Spent nuclear fuel will also be removed from the Lotta nuclear service vessel within two to three years, after which the ship will be dismantled. During the first stage, the Lotta will be substituted by the special tanker Serebryanka, which is being retrofitted for this purpose.

Atomflot management is positive that within current requirement it will also deal with the floating technical base, the Imandra, but the construction of another technical bases is required.

“This could be a joint project with the military,” said Kashka.

He said that by 2010 Atomflot expects a new vessel for the transportation of spent nuclear fuel and radioactive waste containers from Andreyeva Bay. An agreement has already been signed with Italy for the construction of the vessel, and Atomflot is specified as the end used of the vessel in the contract.

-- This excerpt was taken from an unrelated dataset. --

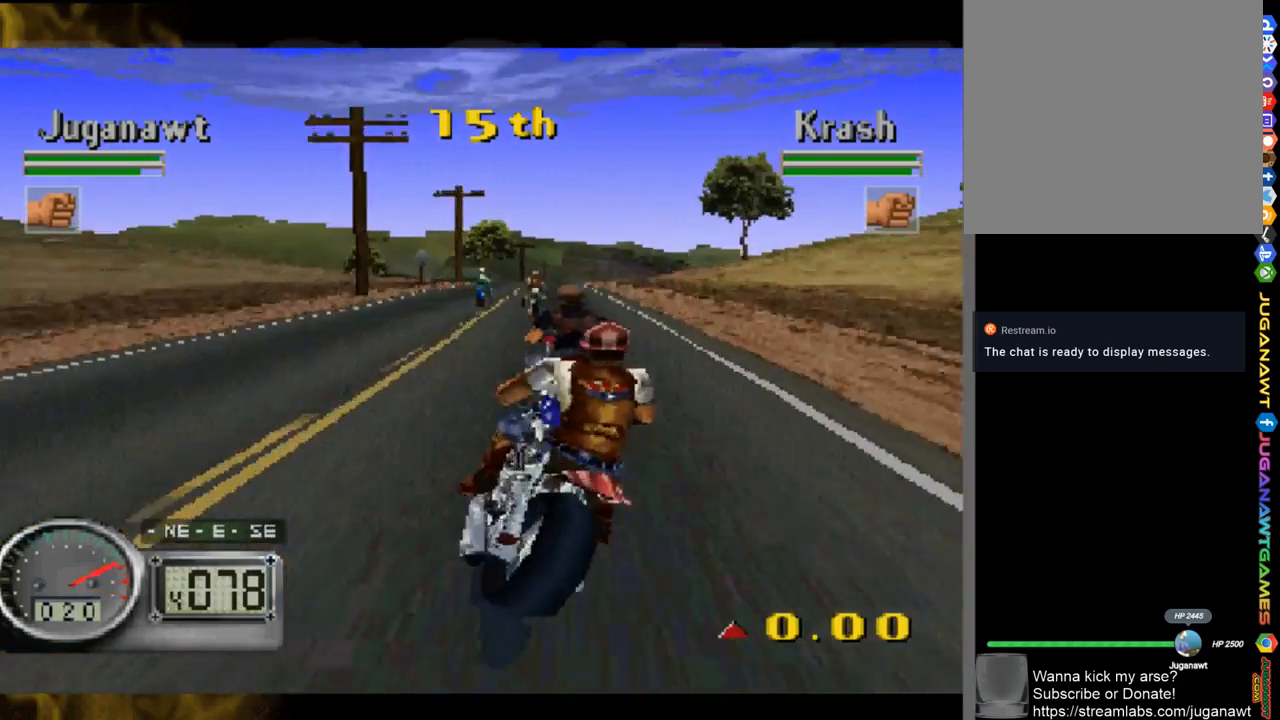
{"buttons": ["A"], "left_stick": "center", "right_stick": "center", "events": [[17, "DPAD_RIGHT", "down"], [83, "DPAD_RIGHT", "up"], [200, "B", "down"], [317, "B", "up"]]}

In speaking of decommissioning nuclear icebreakers, Kashka said that not on single comment enterprise could deal with the financing of such work,

“The icebreakers were built by the state, the problems were piled up not by the company, but by the state,” he said. The problem of the Lepse and, for example, “cannot be the problem of the Murmansk Shipping Company or Atomflot,” Kashka said. “Yes, technically we are solving these problems, but financially, a single enterprise cannot bear the cost.” 

This is because, despite the demands of the law “On the use of nuclear energy,” article 34, decommissioning funds for nuclear powered vessels and nuclear service ships do not exist. They will be envisaged via a separate line in the federal target programme.